Please return each entry that follows exactly as written, and keep the pictures out.

(RECORD EXCERPTS):
Segment Open

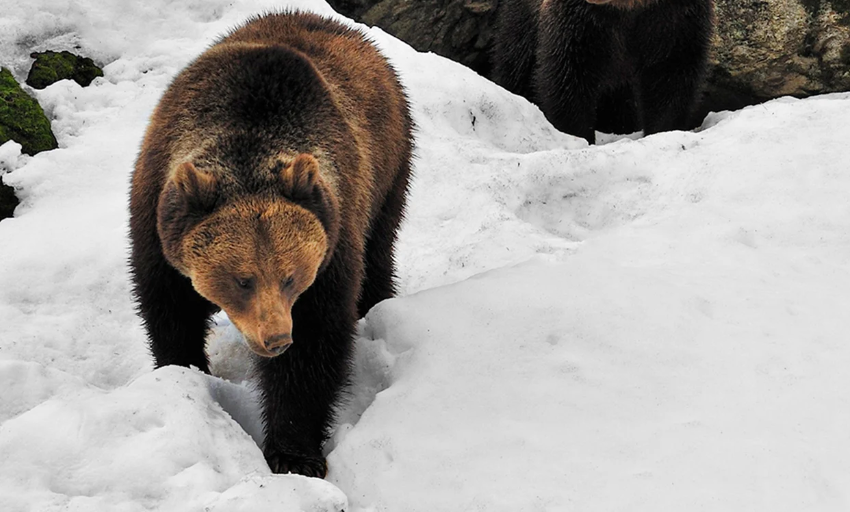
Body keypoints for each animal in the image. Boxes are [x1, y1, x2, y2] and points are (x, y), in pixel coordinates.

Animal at [126, 11, 414, 476]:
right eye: (242, 279)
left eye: (292, 276)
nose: (276, 338)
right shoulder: (156, 216)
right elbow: (169, 308)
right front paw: (182, 371)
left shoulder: (333, 240)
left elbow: (315, 344)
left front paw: (294, 454)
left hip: (390, 166)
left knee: (379, 250)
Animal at [490, 0, 716, 143]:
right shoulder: (581, 24)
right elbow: (567, 78)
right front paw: (577, 135)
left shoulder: (675, 22)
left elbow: (670, 79)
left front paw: (662, 130)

Segment Closed

(TASK RESULT):
Body keypoints for each animal in the image. Boxes are [x1, y1, x2, y2] and points are (x, y), in pixel coordinates.

Animal at [126, 11, 414, 476]:
right eye: (242, 279)
left eye: (292, 276)
nose: (276, 338)
right shoulder: (156, 216)
right elbow: (169, 308)
right front paw: (182, 371)
left shoulder: (333, 240)
left elbow: (315, 344)
left front paw: (294, 454)
left hip: (390, 166)
left knee: (379, 250)
Animal at [490, 0, 716, 143]:
right shoulder: (581, 24)
right elbow: (567, 78)
right front paw: (577, 135)
left shoulder: (675, 22)
left elbow: (670, 79)
left front paw: (662, 130)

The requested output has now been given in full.